-- Exercise instructions --
Reproduce every line of text in the data below verbatim, leaving out the pictures.

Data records
• • • •

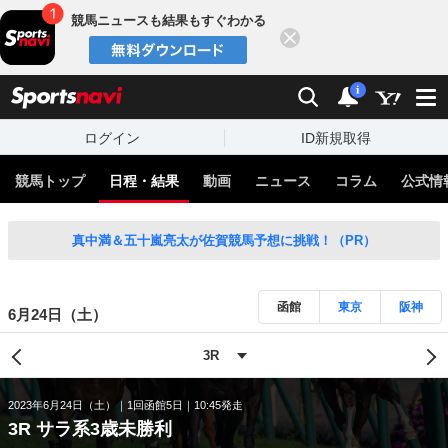
競馬ニュースも結果もすぐわかる
閉じる
スポーツナビ
検索
通知
i
ログイン
ID新規取得
競馬トップ
日程・結果
動画
ニュース
コラム
公式情
真中満＆五十嵐亮太が佐賀競馬予想に挑戦！（PR）
函館
東京
阪神
6月24日（土）
2023年6月24日（土）
1回函館5日
10:45発走
3R サラ系3歳未勝利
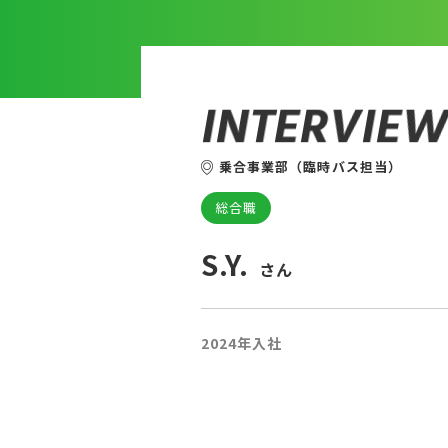
I
N
T
E
R
V
I
E
乗合事業部（臨時バス担当）
総合職
S.Y.
さん
2024年入社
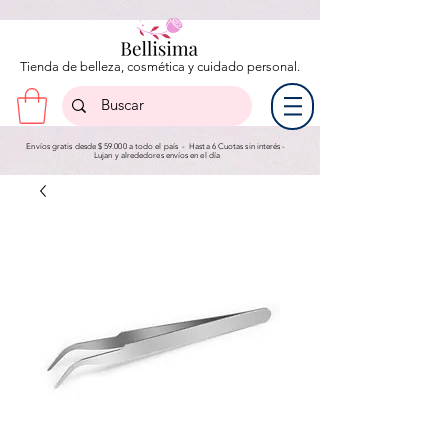
Tienda de belleza, cosmética y cuidado personal.
Envíos gratis desde $ 59.000 a todo el país - Hasta 6 Cuotas sin interés -
Lujan y a
lrededores envíos en el día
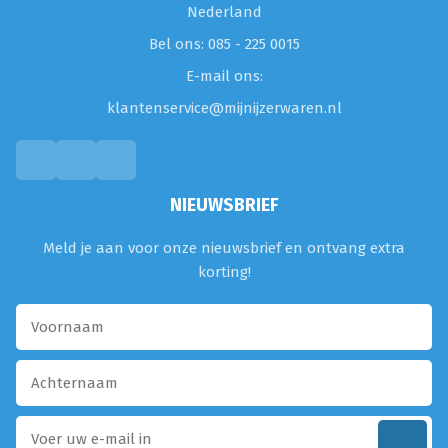
Nederland
Bel ons: 085 - 225 0015
E-mail ons:
klantenservice@mijnijzerwaren.nl
NIEUWSBRIEF
Meld je aan voor onze nieuwsbrief en ontvang extra
korting!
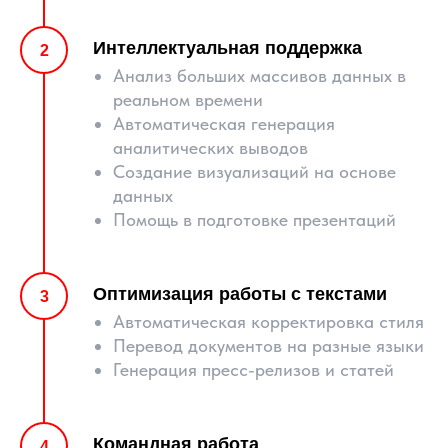
Интеллектуальная поддержка
Анализ больших массивов данных в
реальном времени
Автоматическая генерация
аналитических выводов
Создание визуализаций на основе
данных
Помощь в подготовке презентаций
Оптимизация работы с текстами
Автоматическая корректировка стиля
Перевод документов на разные языки
Генерация пресс-релизов и статей
Командная работа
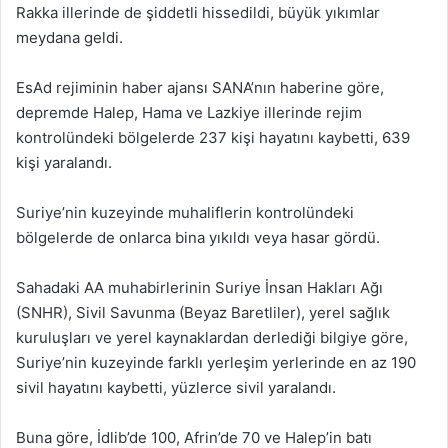
Rakka illerinde de şiddetli hissedildi, büyük yıkımlar
meydana geldi.
EsAd rejiminin haber ajansı SANA’nın haberine göre,
depremde Halep, Hama ve Lazkiye illerinde rejim
kontrolündeki bölgelerde 237 kişi hayatını kaybetti, 639
kişi yaralandı.
Suriye’nin kuzeyinde muhaliflerin kontrolündeki
bölgelerde de onlarca bina yıkıldı veya hasar gördü.
Sahadaki AA muhabirlerinin Suriye İnsan Hakları Ağı
(SNHR), Sivil Savunma (Beyaz Baretliler), yerel sağlık
kuruluşları ve yerel kaynaklardan derlediği bilgiye göre,
Suriye’nin kuzeyinde farklı yerleşim yerlerinde en az 190
sivil hayatını kaybetti, yüzlerce sivil yaralandı.
Buna göre, İdlib’de 100, Afrin’de 70 ve Halep’in batı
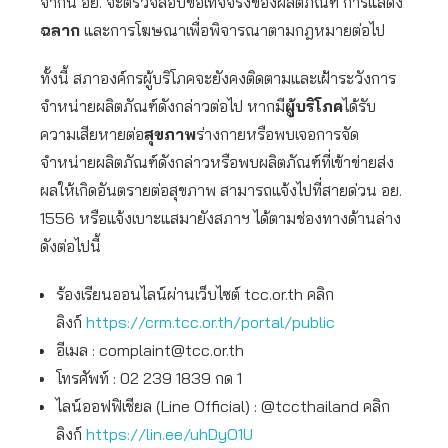
จากนี้ อย. จะตรวจสอบข้อเท็จจริงของผลิตภัณฑ์ การแสดง
ฉลาก
และการโฆษณาเพื่อพิจารณาตามกฎหมายต่อไป
ทั้งนี้ สภาองค์กรผู้บริโภคจะยังคงติดตามและเฝ้าระวังการ
จำหน่ายผลิตภัณฑ์ดังกล่าวต่อไป หากมี
ผู้บริโภค
ได้รับ
ความเสียหายต่อ
สุขภาพ
ร่างกายหรือพบเจอการจัด
จำหน่ายผลิตภัณฑ์ดังกล่าวหรือพบผลิตภัณฑ์ที่เข้าข่ายส่ง
ผลให้เกิดอันตรายต่อสุขภาพ สามารถแจ้งไปที่สายด่วน อย.
1556 หรือแจ้งเบาะแสมายังสภาฯ ได้ตามช่องทางด้านล่าง
ดังต่อไปนี้
ร้องเรียนออนไลน์ผ่านเว็บไซต์ tcc.or.th คลิก
ลิงก์
https://crm.tcc.or.th/portal/public
อีเมล :
complaint@tcc.or.th
โทรศัพท์ : 02 239 1839 กด 1
ไลน์ออฟฟิเชียล (Line Official) : @tccthailand คลิก
ลิงก์
https://lin.ee/uhDyO1U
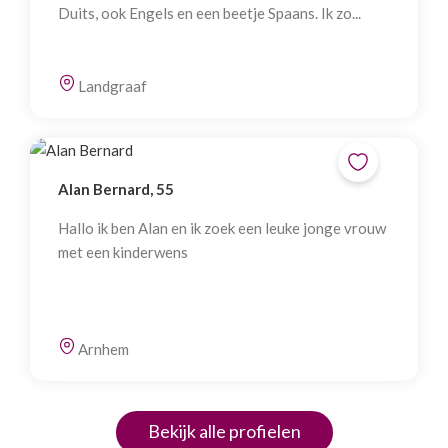
Duits, ook Engels en een beetje Spaans. Ik zo...
Landgraaf
Alan Bernard, 55
Hallo ik ben Alan en ik zoek een leuke jonge vrouw
met een kinderwens
Arnhem
Bekijk alle profielen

• • • •

-- Response area --
競馬ニュースも結果もすぐわかる
閉じる
スポーツナビ
検索
通知
i
ログイン
ID新規取得
競馬トップ
日程・結果
動画
ニュース
コラム
公式情
真中満＆五十嵐亮太が佐賀競馬予想に挑戦！（PR）
函館
東京
阪神
6月24日（土）
2023年6月24日（土）
1回函館5日
10:45発走
3R サラ系3歳未勝利
I
N
T
E
R
V
I
E
乗合事業部（臨時バス担当）
総合職
S.Y.
さん
2024年入社
Tienda de belleza, cosmética y cuidado personal.
Envíos gratis desde $ 59.000 a todo el país - Hasta 6 Cuotas sin interés -
Lujan y a
lrededores envíos en el día
Nederland
Bel ons: 085 - 225 0015
E-mail ons:
klantenservice@mijnijzerwaren.nl
NIEUWSBRIEF
Meld je aan voor onze nieuwsbrief en ontvang extra
korting!
Интеллектуальная поддержка
Анализ больших массивов данных в
реальном времени
Автоматическая генерация
аналитических выводов
Создание визуализаций на основе
данных
Помощь в подготовке презентаций
Оптимизация работы с текстами
Автоматическая корректировка стиля
Перевод документов на разные языки
Генерация пресс-релизов и статей
Командная работа
Rakka illerinde de şiddetli hissedildi, büyük yıkımlar
meydana geldi.
EsAd rejiminin haber ajansı SANA’nın haberine göre,
depremde Halep, Hama ve Lazkiye illerinde rejim
kontrolündeki bölgelerde 237 kişi hayatını kaybetti, 639
kişi yaralandı.
Suriye’nin kuzeyinde muhaliflerin kontrolündeki
bölgelerde de onlarca bina yıkıldı veya hasar gördü.
Sahadaki AA muhabirlerinin Suriye İnsan Hakları Ağı
(SNHR), Sivil Savunma (Beyaz Baretliler), yerel sağlık
kuruluşları ve yerel kaynaklardan derlediği bilgiye göre,
Suriye’nin kuzeyinde farklı yerleşim yerlerinde en az 190
sivil hayatını kaybetti, yüzlerce sivil yaralandı.
Buna göre, İdlib’de 100, Afrin’de 70 ve Halep’in batı
จากนี้ อย. จะตรวจสอบข้อเท็จจริงของผลิตภัณฑ์ การแสดง
ฉลาก
และการโฆษณาเพื่อพิจารณาตามกฎหมายต่อไป
ทั้งนี้ สภาองค์กรผู้บริโภคจะยังคงติดตามและเฝ้าระวังการ
จำหน่ายผลิตภัณฑ์ดังกล่าวต่อไป หากมี
ผู้บริโภค
ได้รับ
ความเสียหายต่อ
สุขภาพ
ร่างกายหรือพบเจอการจัด
จำหน่ายผลิตภัณฑ์ดังกล่าวหรือพบผลิตภัณฑ์ที่เข้าข่ายส่ง
ผลให้เกิดอันตรายต่อสุขภาพ สามารถแจ้งไปที่สายด่วน อย.
1556 หรือแจ้งเบาะแสมายังสภาฯ ได้ตามช่องทางด้านล่าง
ดังต่อไปนี้
ร้องเรียนออนไลน์ผ่านเว็บไซต์ tcc.or.th คลิก
ลิงก์
https://crm.tcc.or.th/portal/public
อีเมล :
complaint@tcc.or.th
โทรศัพท์ : 02 239 1839 กด 1
ไลน์ออฟฟิเชียล (Line Official) : @tccthailand คลิก
ลิงก์
https://lin.ee/uhDyO1U
Duits, ook Engels en een beetje Spaans. Ik zo...
Landgraaf
Alan Bernard, 55
Hallo ik ben Alan en ik zoek een leuke jonge vrouw
met een kinderwens
Arnhem
Bekijk alle profielen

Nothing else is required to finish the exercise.